Java provides some interesting libraries that have no exact equivalent in python. In my case, the awesome boilerpipe library allows me to remove uninteresting parts of HTML pages, like menus, footers and other "boilerplate" contents.

Boilerpipe is written in Java. Two solutions then: using java from python or reimplement boilerpipe in python. I will let you guess which one I chosen, meh.

JPype allows to bridge python project with java libraries. It takes another point of view than Jython: rather than reimplementing python in Java, both languages are interfacing at the VM level. This means you need to start a VM from your python script, but it does the job and stay fully compatible with Cpython and its C extensions.

First steps with JPype

Once JPype installed (you'll have to hack a bit some files to integrate seamlessly with your system) you can access java classes by doing something like that:

import jpype
jpype.startJVM(jpype.getDefaultJVMPath())
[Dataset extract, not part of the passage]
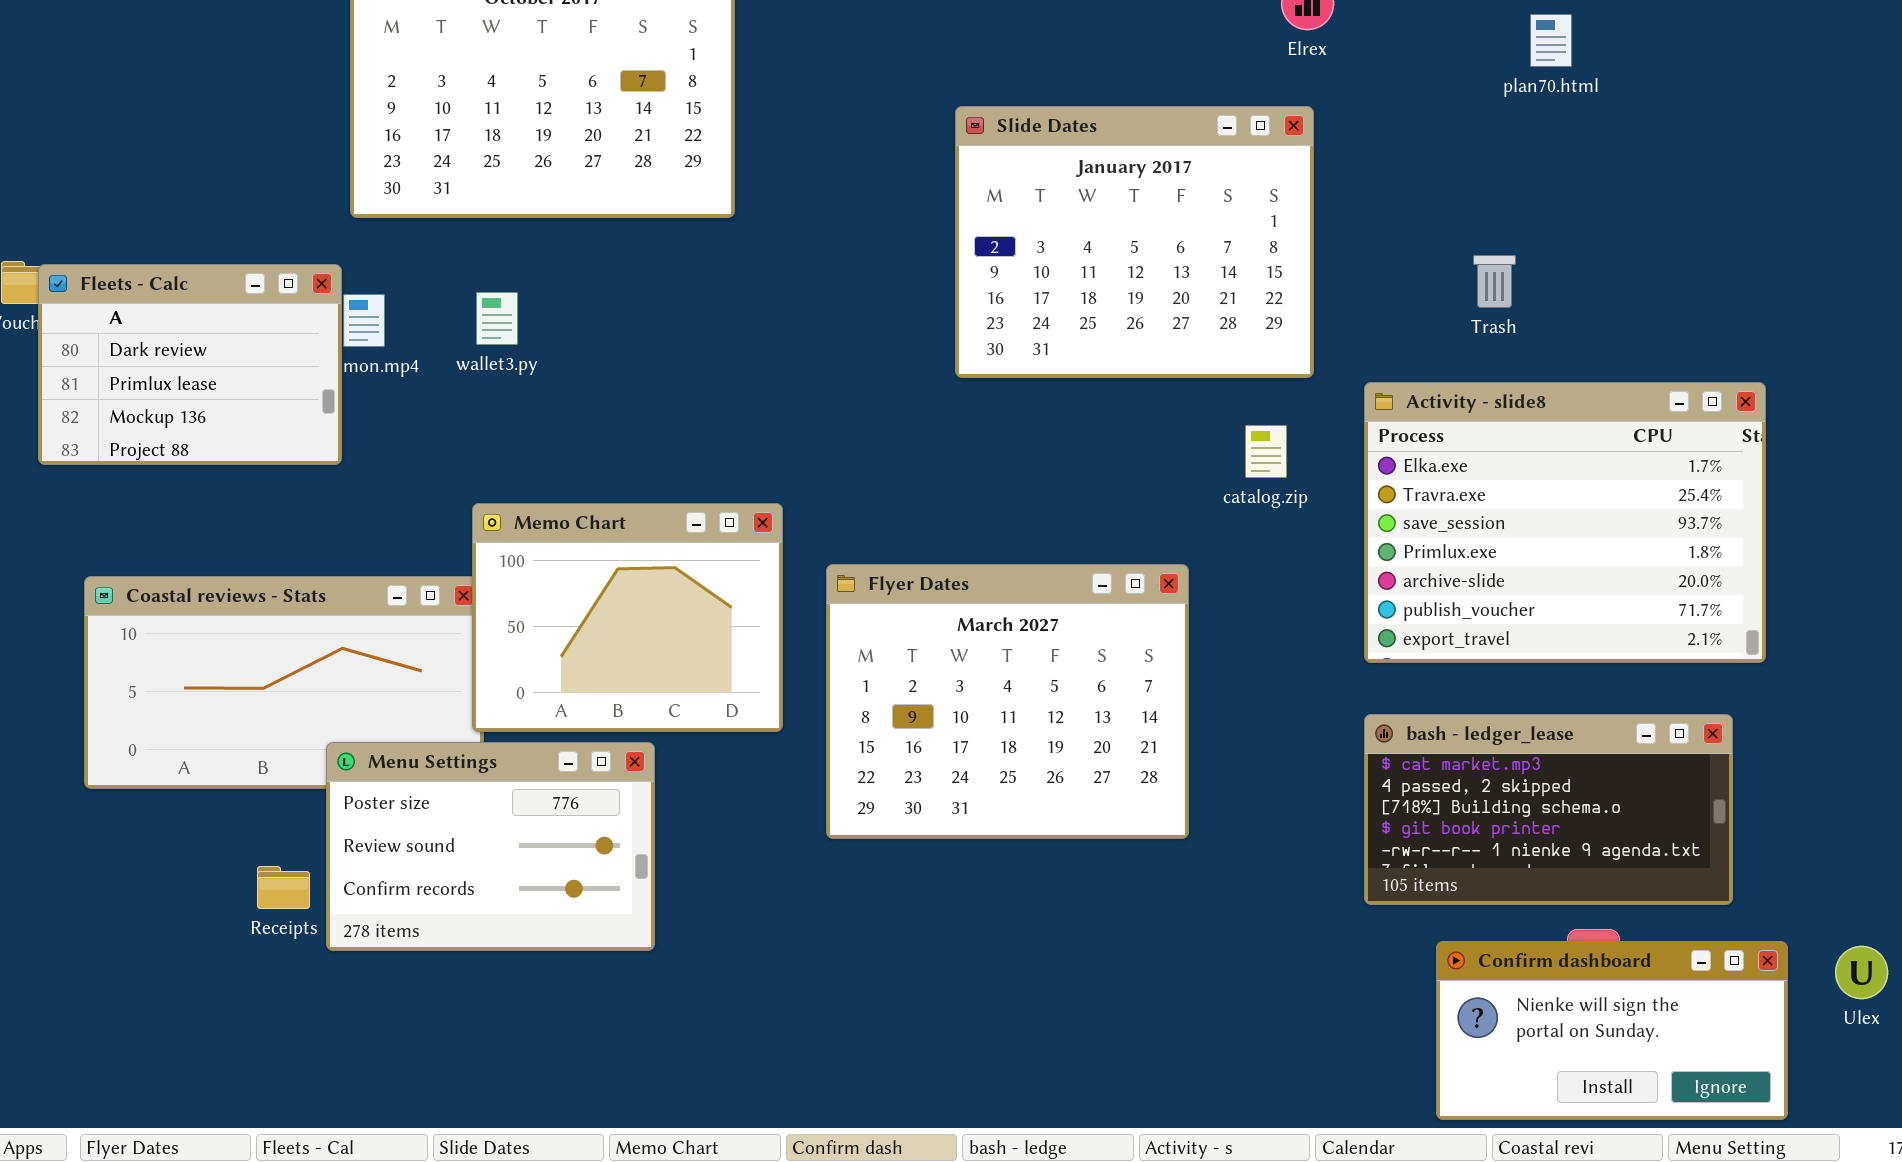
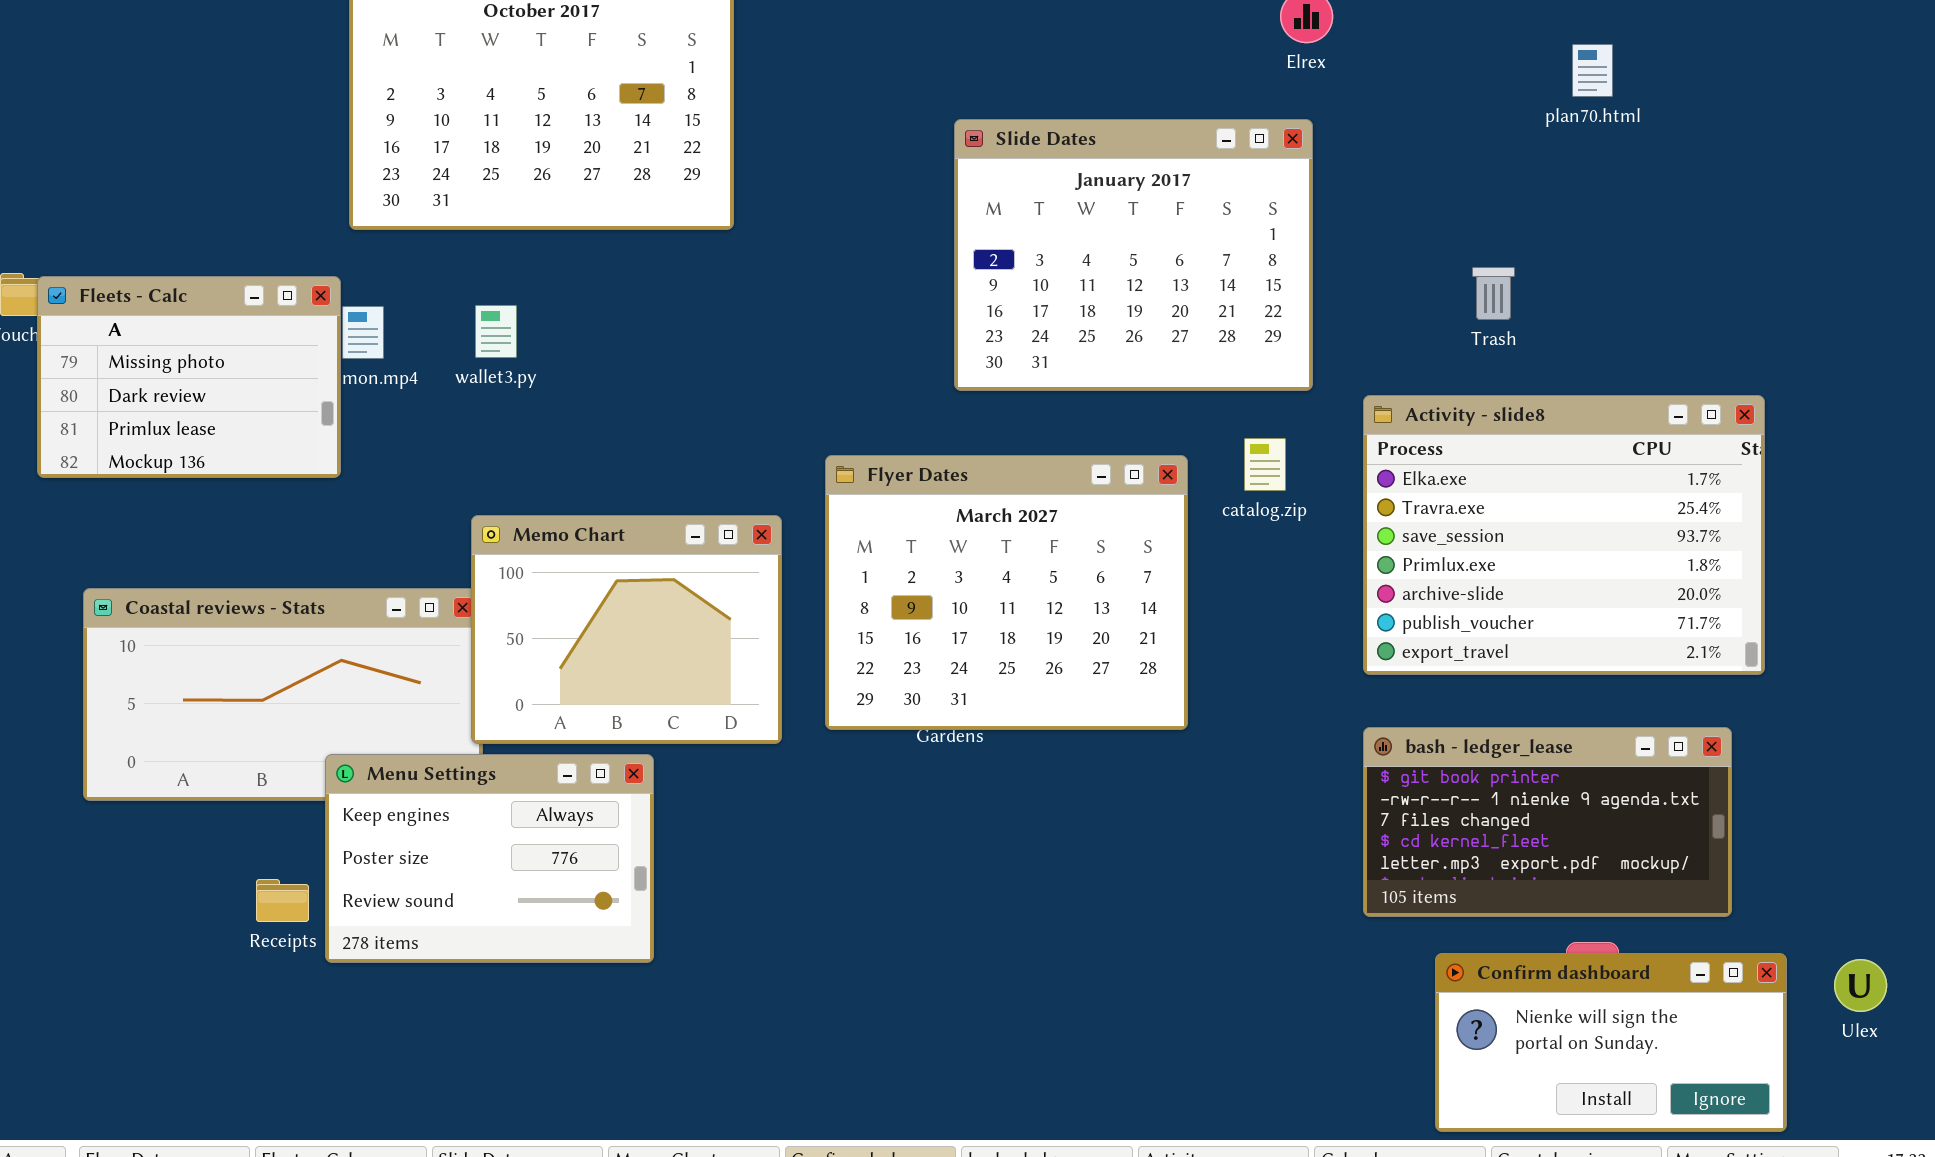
plan70.html: [1530,14,1572,67] -> [1572,44,1613,97], moved
Fleets - Calc: [38,264,342,465] -> [37,276,341,478], scrolled up 1 row
Flyer Dates: [826,564,1189,839] -> [825,455,1188,730], moved
bash - ledger_lease: [1364,714,1733,905] -> [1363,727,1732,917], scrolled down 3 rows
Menu Settings: [326,742,655,951] -> [325,754,654,963], scrolled up 1 row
# you can then access to the basic java functions
jpype.java.lang.System.out.println("hello world")

# and you have to shutdown the VM at the end
jpype.shutdownJVM()

Okay, now we have a hello world, but what we want seems somehow more complex. We want to interact with java classes, so we will have to load them.
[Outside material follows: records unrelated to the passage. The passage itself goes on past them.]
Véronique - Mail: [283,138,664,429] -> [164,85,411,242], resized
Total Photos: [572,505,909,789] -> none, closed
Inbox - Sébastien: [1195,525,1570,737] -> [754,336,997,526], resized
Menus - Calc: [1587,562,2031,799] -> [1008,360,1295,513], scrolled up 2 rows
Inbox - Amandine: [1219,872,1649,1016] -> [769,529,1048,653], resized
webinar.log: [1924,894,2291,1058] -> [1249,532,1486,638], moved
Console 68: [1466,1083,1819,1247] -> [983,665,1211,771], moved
Interfacing with Boilerpipe

To install boilerpipe, you just have to run an ant script:

$ cd boilerpipe
$ ant

Here is a simple example of how to use boilerpipe in Java, from their sources

package de.l3s.boilerpipe.demo;
import java.net.URL;
import de.l3s.boilerpipe.extractors.ArticleExtractor;

public class Oneliner {
    public static void main(final String[] args) throws Exception {
        final URL url = new URL("http://notmyidea.org");
        System.out.println(ArticleExtractor.INSTANCE.getText(url));
    }
}

To run it:

$ javac -cp dist/boilerpipe-1.1-dev.jar:lib/nekohtml-1.9.13.jar:lib/xerces-2.9.1.jar src/demo/de/l3s/boilerpipe/demo/Oneliner.java
$ java -cp src/demo:dist/boilerpipe-1.1-dev.jar:lib/nekohtml-1.9.13.jar:lib/xerces-2.9.1.jar de.l3s.boilerpipe.demo.Oneliner

Yes, this is kind of ugly, sorry for your eyes. Let's try something similar, but from python

import jpype

# start the JVM with the good classpaths
classpath = "dist/boilerpipe-1.1-dev.jar:lib/nekohtml-1.9.13.jar:lib/xerces-2.9.1.jar"
jpype.startJVM(jpype.getDefaultJVMPath(), "-Djava.class.path=%s" % classpath)

# get the Java classes we want to use
DefaultExtractor = jpype.JPackage("de").l3s.boilerpipe.extractors.DefaultExtractor

# call them !
print DefaultExtractor.INSTANCE.getText(jpype.java.net.URL("http://blog.notmyidea.org"))

And you get what you want.

I must say I didn't thought it could work so easily. This will allow me to extract text content from URLs and remove the boilerplate text easily for infuse (my master thesis project), without having to write java code, nice!